======== Data extracts
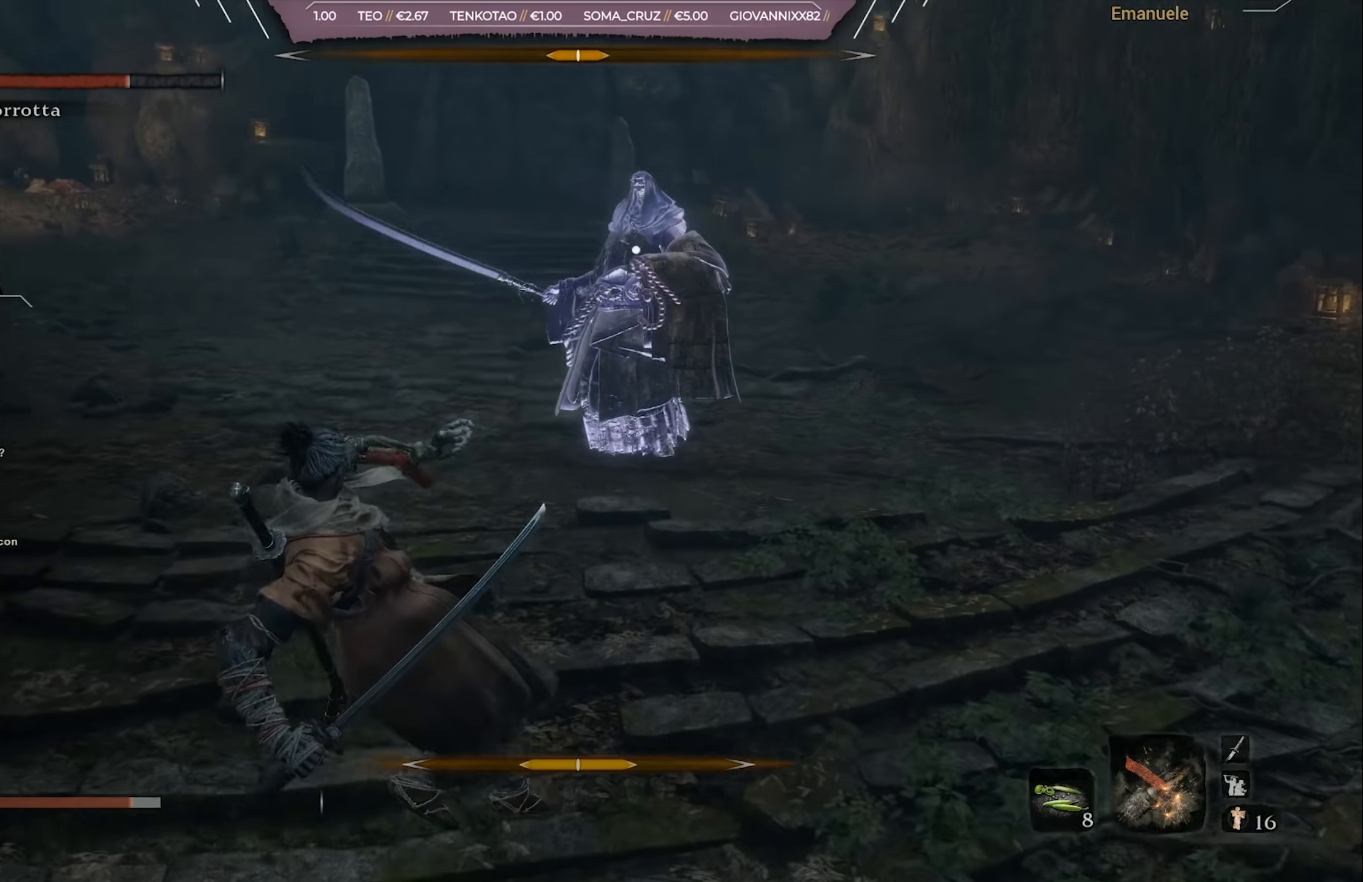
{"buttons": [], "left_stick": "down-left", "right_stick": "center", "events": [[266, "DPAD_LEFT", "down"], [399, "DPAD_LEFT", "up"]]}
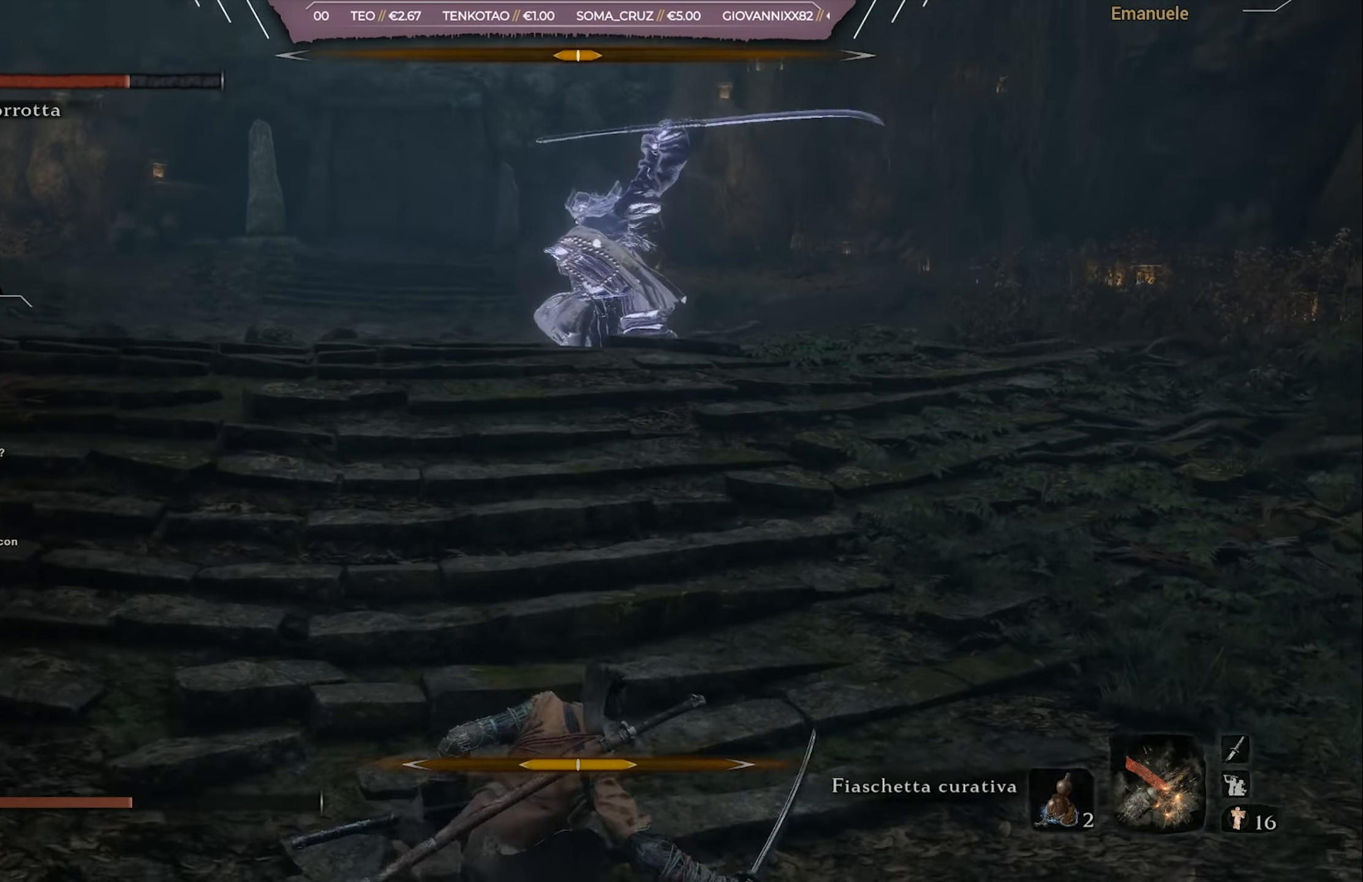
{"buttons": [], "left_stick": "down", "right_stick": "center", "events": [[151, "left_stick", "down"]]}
================
======== Data extracts
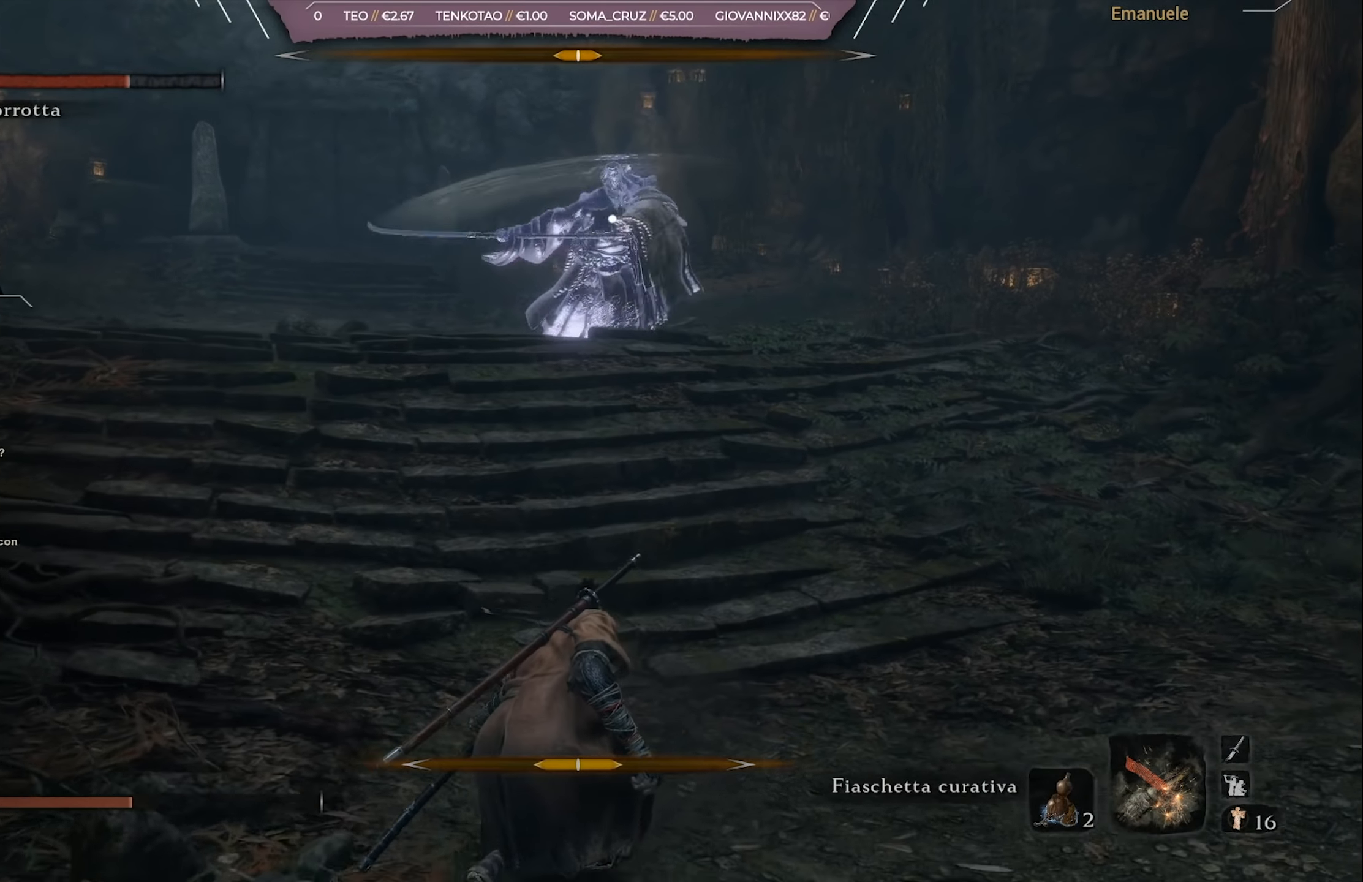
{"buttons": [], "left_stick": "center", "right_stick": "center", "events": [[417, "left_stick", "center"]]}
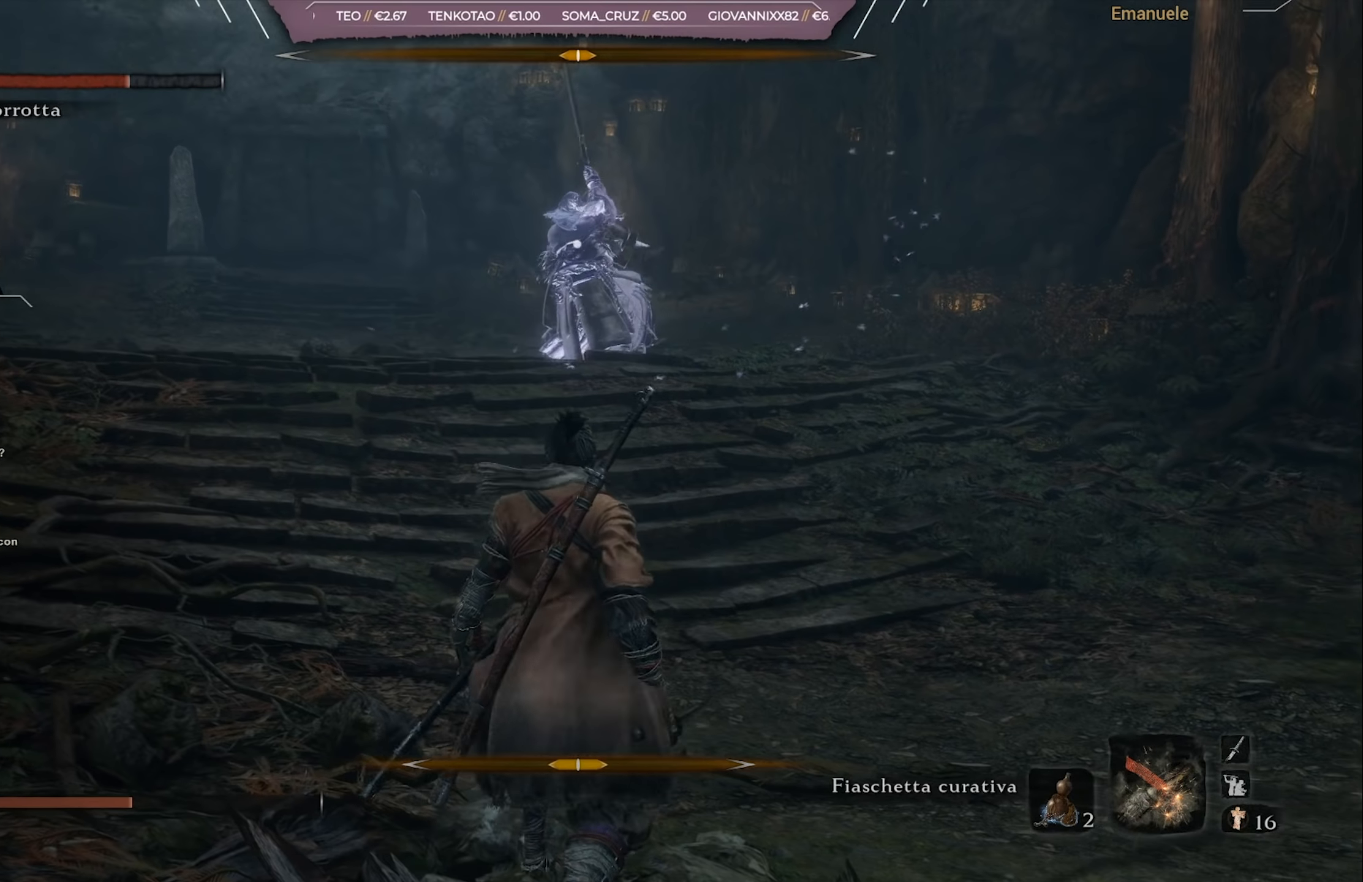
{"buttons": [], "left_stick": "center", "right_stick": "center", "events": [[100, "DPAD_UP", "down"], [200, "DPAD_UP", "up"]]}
================
Work order: Pull together all lines from the data that mention the word "down".

Task response:
{"buttons": [], "left_stick": "down-left", "right_stick": "center", "events": [[266, "DPAD_LEFT", "down"], [399, "DPAD_LEFT", "up"]]}
{"buttons": [], "left_stick": "down", "right_stick": "center", "events": [[151, "left_stick", "down"]]}
{"buttons": [], "left_stick": "center", "right_stick": "center", "events": [[100, "DPAD_UP", "down"], [200, "DPAD_UP", "up"]]}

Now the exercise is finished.